*Page images and the text extracted from them*:

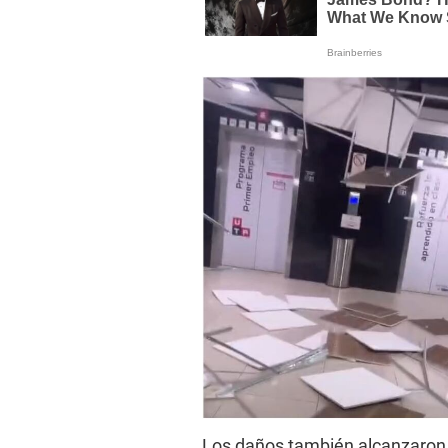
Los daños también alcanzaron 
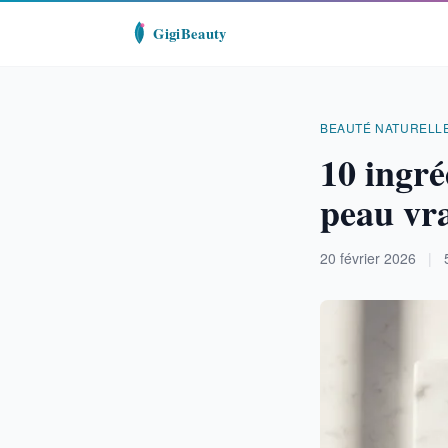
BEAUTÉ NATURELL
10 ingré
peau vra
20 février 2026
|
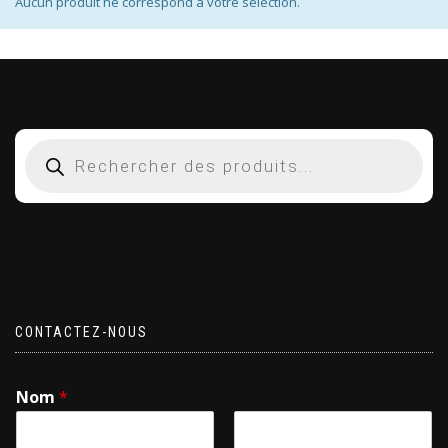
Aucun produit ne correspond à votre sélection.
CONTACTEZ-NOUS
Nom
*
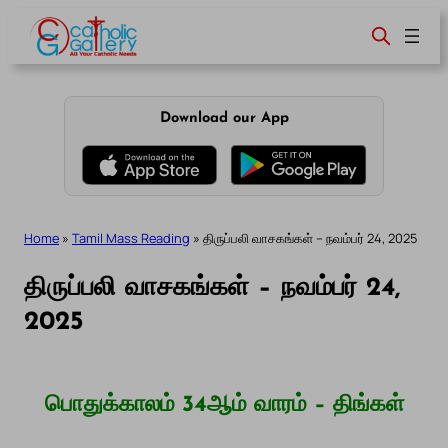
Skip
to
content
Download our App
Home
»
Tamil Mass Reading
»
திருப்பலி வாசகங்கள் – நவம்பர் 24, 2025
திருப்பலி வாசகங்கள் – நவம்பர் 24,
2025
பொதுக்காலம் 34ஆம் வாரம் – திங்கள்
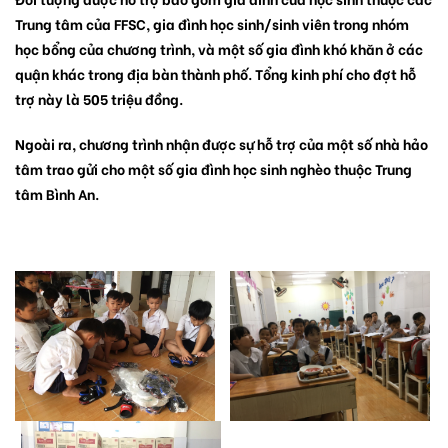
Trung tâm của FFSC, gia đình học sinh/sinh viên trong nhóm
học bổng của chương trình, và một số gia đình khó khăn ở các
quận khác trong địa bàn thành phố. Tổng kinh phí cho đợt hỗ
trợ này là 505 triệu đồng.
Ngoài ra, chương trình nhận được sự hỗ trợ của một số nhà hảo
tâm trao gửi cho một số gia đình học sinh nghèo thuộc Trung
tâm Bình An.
---
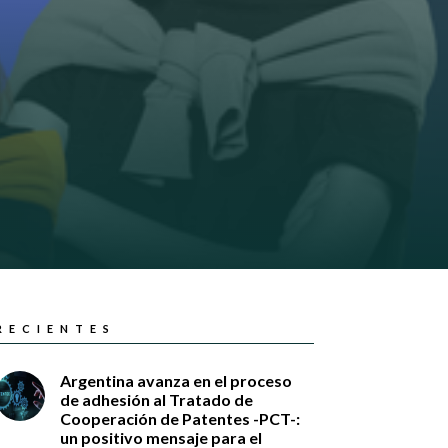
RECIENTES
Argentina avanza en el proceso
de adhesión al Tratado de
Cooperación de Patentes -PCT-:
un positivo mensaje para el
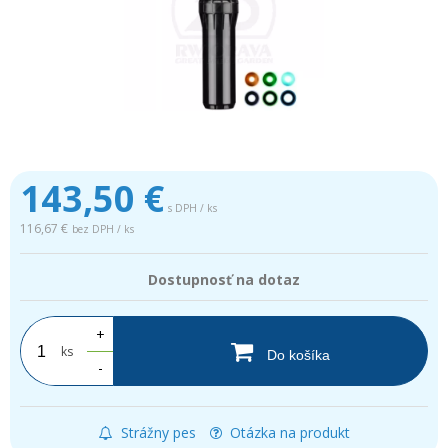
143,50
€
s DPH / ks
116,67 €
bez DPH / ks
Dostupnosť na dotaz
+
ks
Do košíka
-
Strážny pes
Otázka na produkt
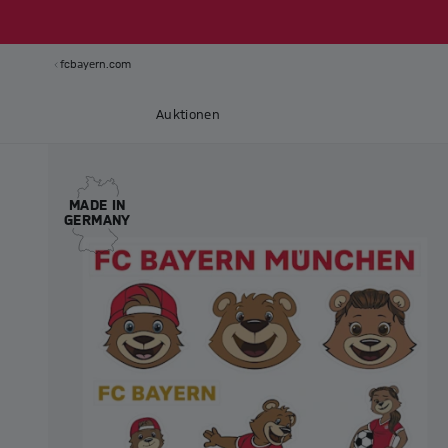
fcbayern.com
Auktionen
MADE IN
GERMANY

*WORK TO BE COMPLETED*: Count how many lines in the items above contain the string "trình", matching case exactly. Reply with the number alone.

*RESULT OF THE TASK*: 2